* PROMPT
Count the lines in the rows below that contain the string "bude". Reply with the number alone.

* STORED DATA
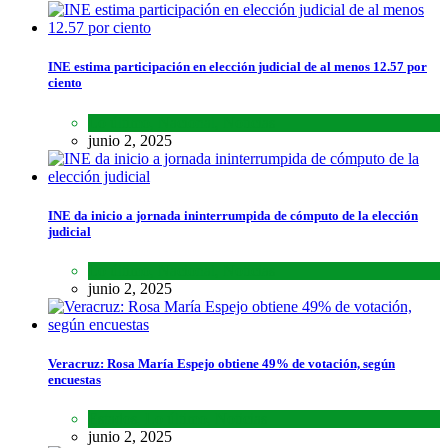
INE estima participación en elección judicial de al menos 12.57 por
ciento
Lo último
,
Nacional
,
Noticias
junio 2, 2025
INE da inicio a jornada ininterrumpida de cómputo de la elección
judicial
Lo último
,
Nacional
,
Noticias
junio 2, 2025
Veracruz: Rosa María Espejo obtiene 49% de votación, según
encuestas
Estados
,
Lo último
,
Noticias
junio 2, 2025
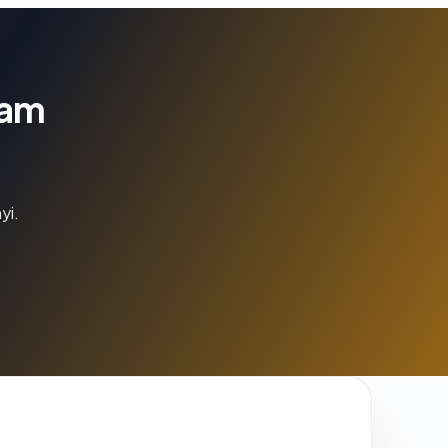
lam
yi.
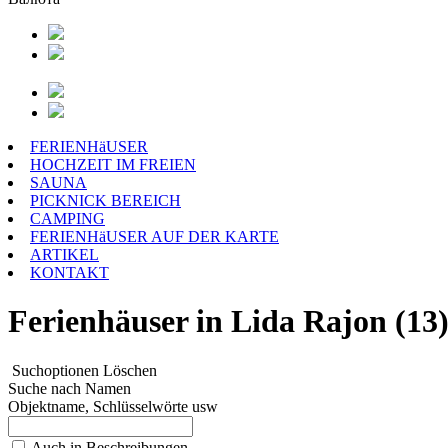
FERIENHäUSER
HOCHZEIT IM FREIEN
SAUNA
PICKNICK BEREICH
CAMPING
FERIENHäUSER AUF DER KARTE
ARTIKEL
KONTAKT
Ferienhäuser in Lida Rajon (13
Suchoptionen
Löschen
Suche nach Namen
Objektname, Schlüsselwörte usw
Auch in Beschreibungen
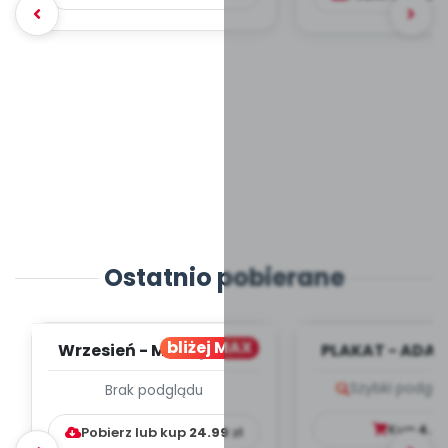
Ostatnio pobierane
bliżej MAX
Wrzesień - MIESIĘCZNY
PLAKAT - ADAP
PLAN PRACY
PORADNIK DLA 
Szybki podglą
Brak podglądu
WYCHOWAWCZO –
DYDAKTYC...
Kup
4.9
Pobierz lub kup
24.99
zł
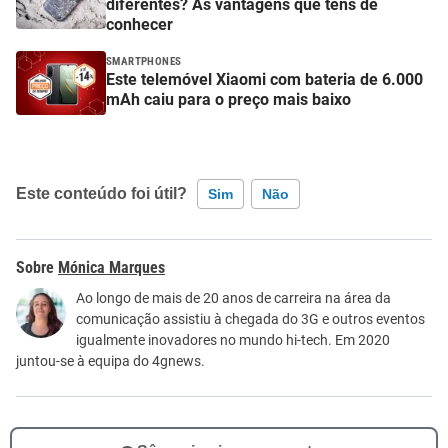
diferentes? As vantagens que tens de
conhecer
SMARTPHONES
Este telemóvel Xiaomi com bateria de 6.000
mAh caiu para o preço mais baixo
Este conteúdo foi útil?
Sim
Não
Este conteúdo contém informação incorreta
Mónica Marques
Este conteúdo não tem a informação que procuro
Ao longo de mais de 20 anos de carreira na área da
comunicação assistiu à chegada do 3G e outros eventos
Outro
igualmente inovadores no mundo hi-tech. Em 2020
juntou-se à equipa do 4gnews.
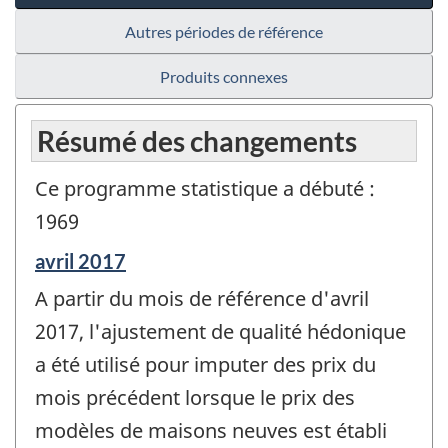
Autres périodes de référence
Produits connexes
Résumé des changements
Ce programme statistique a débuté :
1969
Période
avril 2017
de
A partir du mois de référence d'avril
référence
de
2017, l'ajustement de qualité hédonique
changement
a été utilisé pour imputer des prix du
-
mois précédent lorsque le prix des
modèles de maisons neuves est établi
---
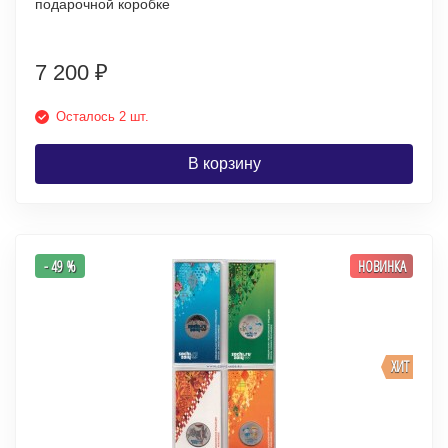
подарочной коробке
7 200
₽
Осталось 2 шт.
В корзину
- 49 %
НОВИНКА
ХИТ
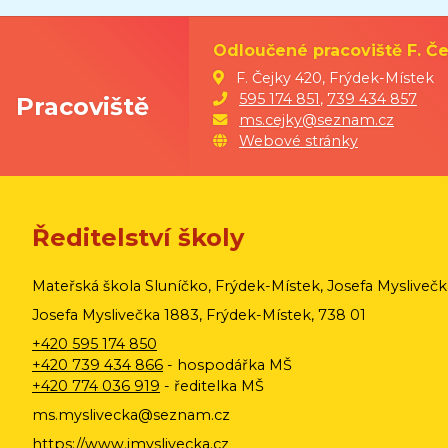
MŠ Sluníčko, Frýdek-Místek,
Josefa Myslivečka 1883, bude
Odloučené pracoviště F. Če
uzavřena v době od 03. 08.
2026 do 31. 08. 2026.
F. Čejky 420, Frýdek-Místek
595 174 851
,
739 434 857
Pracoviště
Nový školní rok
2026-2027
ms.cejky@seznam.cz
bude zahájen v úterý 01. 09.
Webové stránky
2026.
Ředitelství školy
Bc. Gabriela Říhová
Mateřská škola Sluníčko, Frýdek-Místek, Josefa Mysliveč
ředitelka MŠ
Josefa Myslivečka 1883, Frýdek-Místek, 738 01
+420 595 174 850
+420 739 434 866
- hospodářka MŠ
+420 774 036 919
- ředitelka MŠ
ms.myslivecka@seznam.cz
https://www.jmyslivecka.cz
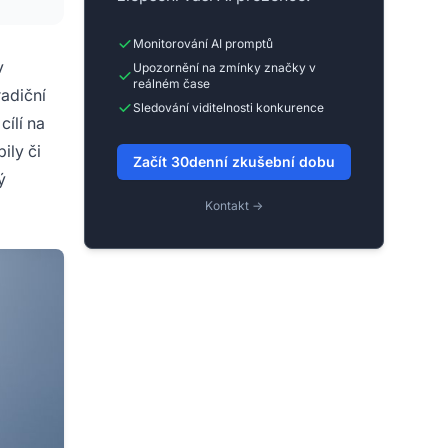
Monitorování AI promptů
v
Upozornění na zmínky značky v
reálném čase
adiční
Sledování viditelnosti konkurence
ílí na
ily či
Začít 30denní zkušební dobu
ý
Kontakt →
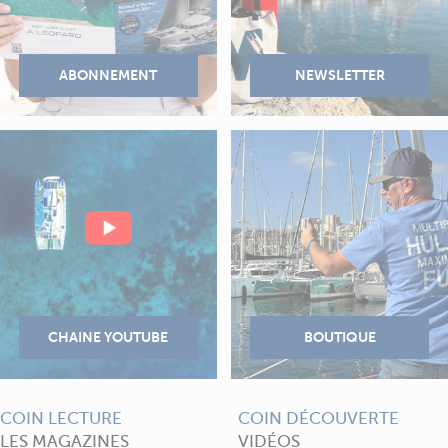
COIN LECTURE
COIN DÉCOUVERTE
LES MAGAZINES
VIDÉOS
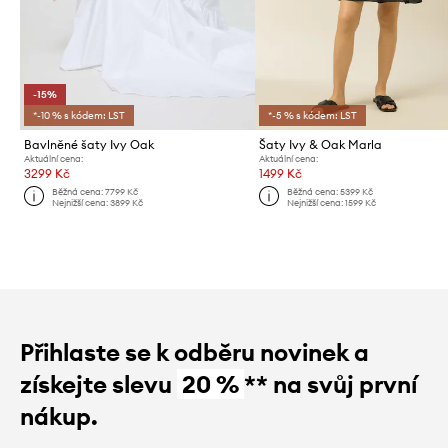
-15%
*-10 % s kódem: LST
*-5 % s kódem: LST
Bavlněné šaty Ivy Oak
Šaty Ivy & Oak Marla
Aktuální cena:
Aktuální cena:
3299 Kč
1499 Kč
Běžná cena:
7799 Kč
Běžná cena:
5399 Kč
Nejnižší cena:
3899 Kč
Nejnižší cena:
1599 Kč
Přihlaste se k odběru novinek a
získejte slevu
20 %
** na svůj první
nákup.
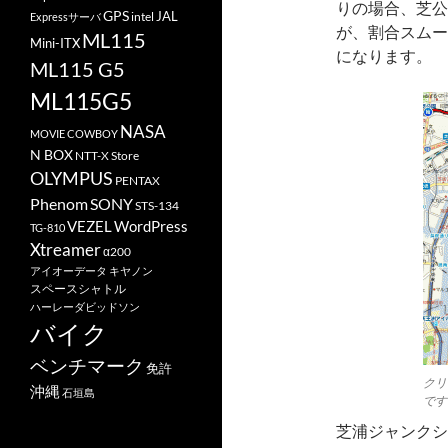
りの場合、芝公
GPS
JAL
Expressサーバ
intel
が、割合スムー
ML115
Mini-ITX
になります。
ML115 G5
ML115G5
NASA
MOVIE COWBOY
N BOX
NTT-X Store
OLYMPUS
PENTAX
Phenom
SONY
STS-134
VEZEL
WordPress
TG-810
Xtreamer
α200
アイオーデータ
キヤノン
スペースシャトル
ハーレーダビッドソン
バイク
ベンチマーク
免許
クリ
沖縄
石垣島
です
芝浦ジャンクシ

* REPLY TO THE EXERCISE
2